Die Tische, mochte das eine Klugheit sein, oder hatte man geglaubt, es finde keine zu stark ausgesprochene Disharmonie zwischen der alten und der neuen Bestimmung des Locals statt, die Tische waren an ihren Plätzen geblieben und fanden sich, in diesem Augenblicke beladen mit zinnernen, an Ketten festgehaltenen Bechern, umgeben von Trinkern, welche auf wurmstichigen Bänken und hinkenden Stühlen saßen.

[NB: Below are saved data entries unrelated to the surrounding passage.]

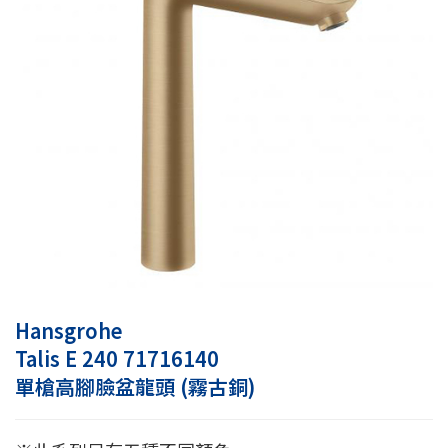
Hansgrohe
Talis E 240 71716140
單槍高腳臉盆龍頭 (霧古銅)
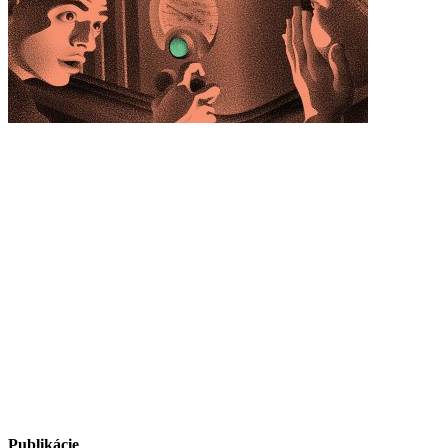
Publikácie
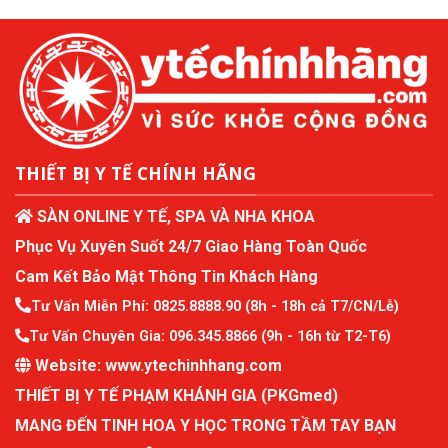
THIẾT BỊ Y TẾ CHÍNH HÃNG
SÀN ONLINE Y TẾ, SPA VÀ NHA KHOA
Phục Vụ Xuyên Suốt 24/7 Giao Hàng Toàn Quốc
Cam Kết Bảo Mật Thông Tin Khách Hàng
Tư Vấn Miễn Phí:
0825.8888.90
(8h - 18h cả T7/CN/Lễ)
Tư Vấn Chuyên Gia:
096.345.8866
(9h - 16h từ T2-T6)
Website:
www.ytechinhhang.com
THIẾT BỊ Y TẾ PHẠM KHÁNH GIA (PKGmed)
MANG ĐẾN TINH HOA Y HỌC TRONG TẦM TAY BẠN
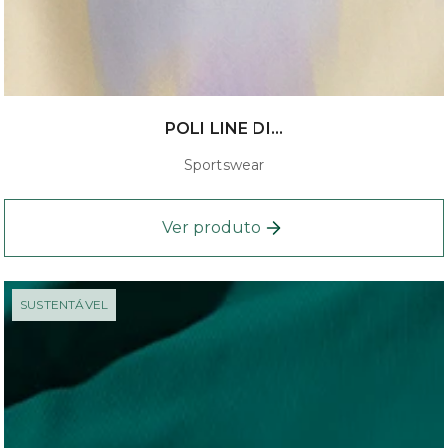
POLI LINE DI...
Sportswear
Ver produto
SUSTENTÁVEL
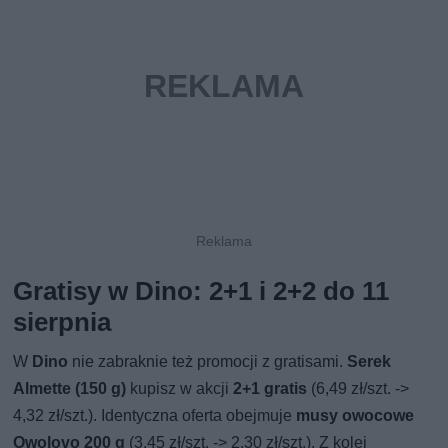
Gratisy w Dino: 2+1 i 2+2 do 11
sierpnia
W
Dino
nie zabraknie też promocji z gratisami.
Serek
Almette (150 g)
kupisz w akcji
2+1 gratis
(6,49 zł/szt. ->
4,32 zł/szt.). Identyczna oferta obejmuje
musy owocowe
Owolovo 200 g
(3,45 zł/szt. -> 2,30 zł/szt.). Z kolei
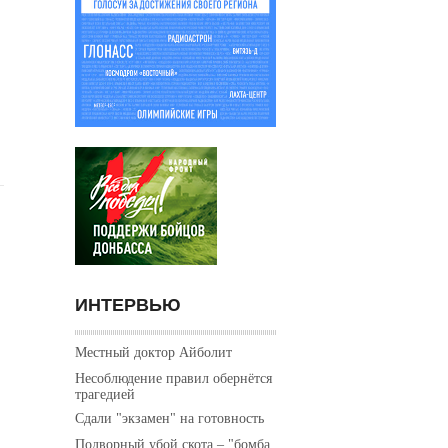
ИНТЕРВЬЮ
Местный доктор Айболит
Несоблюдение правил обернётся
трагедией
Сдали "экзамен" на готовность
Подворный убой скота – "бомба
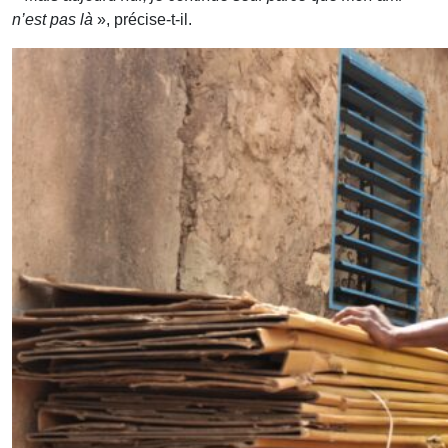
n’est pas là
», précise-t-il.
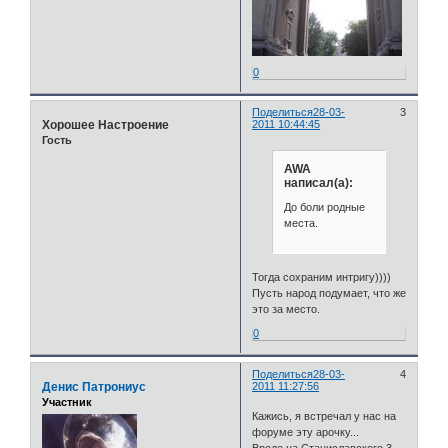
0
Поделиться
28-03-
3
Хорошее Настроение
2011 10:44:45
Гость
AWA
написал(а):
До боли родные
места.
Тогда сохраним интригу))))
Пусть народ подумает, что же
это за место.
0
Поделиться
28-03-
4
Денис Патрониус
2011 11:27:56
Участник
Кажись, я встречал у нас на
форуме эту арочку...
Вроде на Станиславского 3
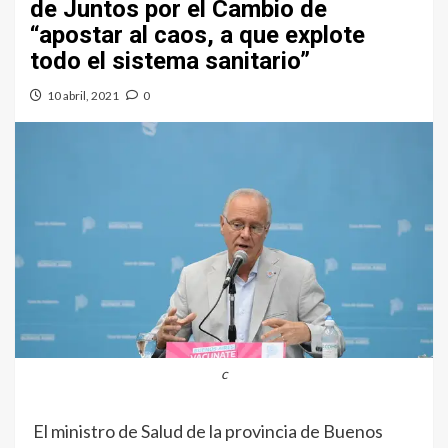
de Juntos por el Cambio de
“apostar al caos, a que explote
todo el sistema sanitario”
10 abril, 2021
0
c
El ministro de Salud de la provincia de Buenos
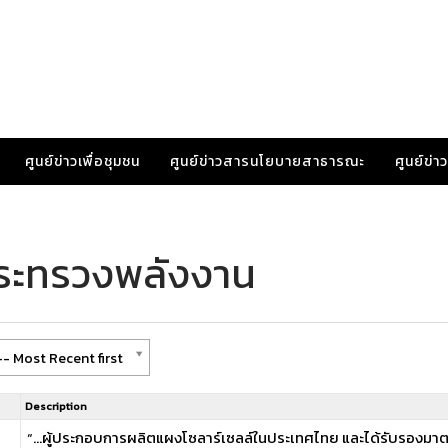
ศูนย์ข่าวเพื่อชุมชน
ศูนย์ข่าวสารนโยบายสาธารณะ
ศูนย์ข่
กระทรวงพลังงาน
- Most Recent first
Description
“…ผู้ประกอบการผลิตแผงโซลาร์เซลล์ในประเทศไทย และได้รับรองมา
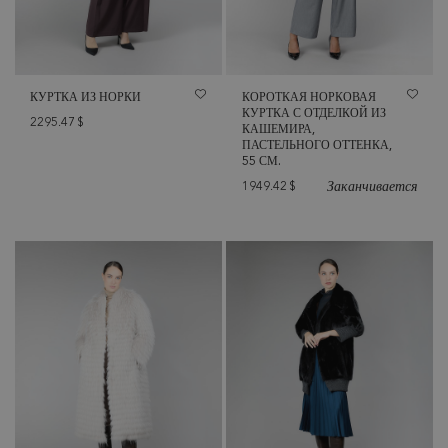
КУРТКА ИЗ НОРКИ
КОРОТКАЯ НОРКОВАЯ
КУРТКА С ОТДЕЛКОЙ ИЗ
2295.47
$
КАШЕМИРА,
ПАСТЕЛЬНОГО ОТТЕНКА,
55 СМ.
Заканчивается
1949.42
$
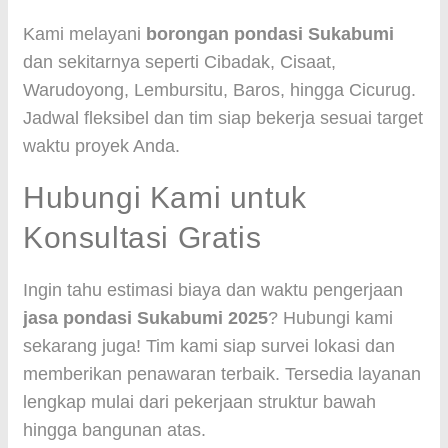
Kami melayani
borongan pondasi Sukabumi
dan sekitarnya seperti Cibadak, Cisaat,
Warudoyong, Lembursitu, Baros, hingga Cicurug.
Jadwal fleksibel dan tim siap bekerja sesuai target
waktu proyek Anda.
Hubungi Kami untuk
Konsultasi Gratis
Ingin tahu estimasi biaya dan waktu pengerjaan
jasa pondasi Sukabumi 2025
? Hubungi kami
sekarang juga! Tim kami siap survei lokasi dan
memberikan penawaran terbaik. Tersedia layanan
lengkap mulai dari pekerjaan struktur bawah
hingga bangunan atas.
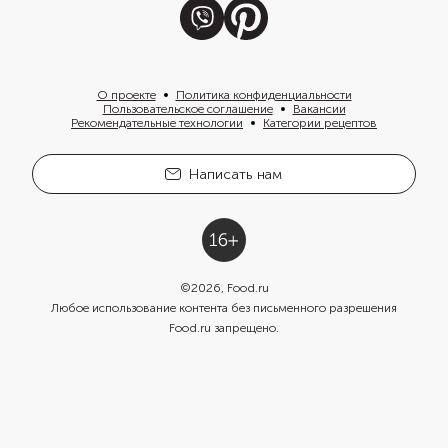
О проекте
Политика конфиденциальности
Пользовательское соглашение
Вакансии
Рекомендательные технологии
Категории рецептов
Написать нам
©
2026
, Food.ru
Любое использование контента без письменного разрешения
Food.ru запрещено.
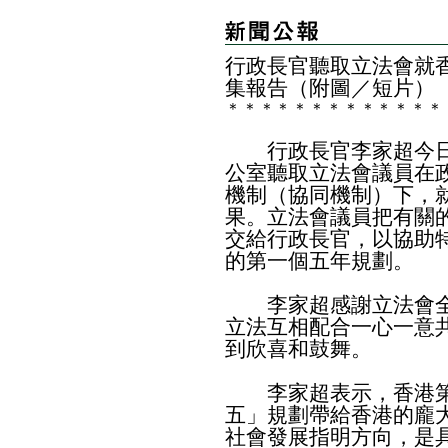
行政長官聽取立法會就
集報告（附圖／短片）
＊
＊
＊
＊
＊
＊
＊
＊
＊
＊
＊
＊
＊
行政長官李家超今日
公室聽取立法會議員在
機制（協同機制）下，
果。立法會議員把有關
交給行政長官，以協助
的第一個五年規劃。
李家超感謝立法會全
立法互相配合一心一意
到欣喜和鼓舞。
李家超表示，香港第
五」規劃帶給香港的龐
社會發展指明方向，是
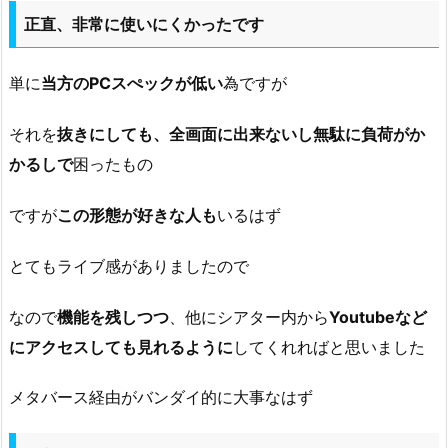
正直、非常に使いにくかったです
単に
当方のPCスぺックが低い
為ですが
それを
抜きにしても、全画面に出来ないし無駄に負荷がか
かるしで
困ったもの
ですが
この形態が好きな人も
いるはず
とてもライブ感がありましたので
なので
機能を残しつつ
、他にシアター内から
Youtubeなど
にアクセスしても見れるように
してくれればと思いました
メタバース経由がバンダイ的に大事なはず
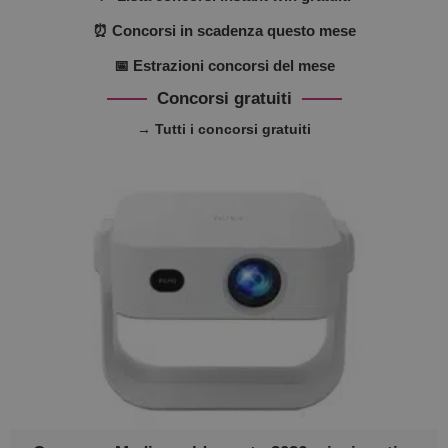
⏰ Concorsi in scadenza questo mese
📅 Estrazioni concorsi del mese
Concorsi gratuiti
→ Tutti i concorsi gratuiti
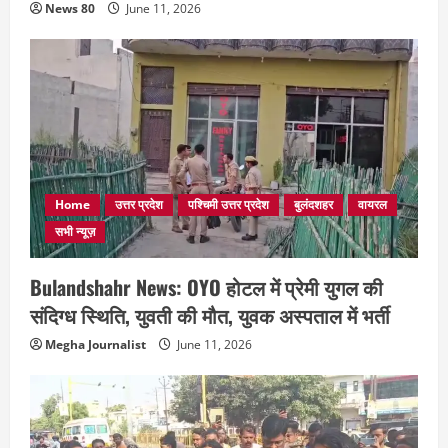
News 80
June 11, 2026
Home
उत्तर प्रदेश
पश्चिमी उत्तर प्रदेश
बुलंदशहर
वायरल
सभी न्यूज़
Bulandshahr News: OYO होटल में प्रेमी युगल की
संदिग्ध स्थिति, युवती की मौत, युवक अस्पताल में भर्ती
Megha Journalist
June 11, 2026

Im Hintergrunde, in einer durch den Tabakrauch, durch den Dampf der Lampen, durch die verdichteten Aushauchungen der Consumenten unentschieden gewordenen Atmosphäre, sah man wie Schatten diejenigen sich bewegen, welchen ihre pecuniären Mittel nicht erlaubten, sich den Wein der Anstalt schmecken zu lassen, und die, bei leerem Magen, mit einer finstern, neidischen Miene diese Günstlinge des Glückes betrachteten, denen das Elend, minder grausam, noch ein paar Sous, um sie in dieser Kneipe auszugeben, ließ.
Hinter dieser compacten Masse, in einer fast verlorenen Ferne, erhob sich auf leeren Fässern eine Art von Theater, bekränzt mit einem alten Zähltische, der das Bureau des Präsidenten geworden war. Dieses Bureau trug ein angezündetes Licht, ohne welches es völlig im Schatten verborgen gewesen wäre, , und ein ausgelöschtes Licht; der Geist der Sparsamkeit, der über die Anstalt wachte, hatte als einen tadelnswerthen Luxus diese zwei zu gleicher Zeit angezündeten Lichter betrachtet und eines unterdrückt.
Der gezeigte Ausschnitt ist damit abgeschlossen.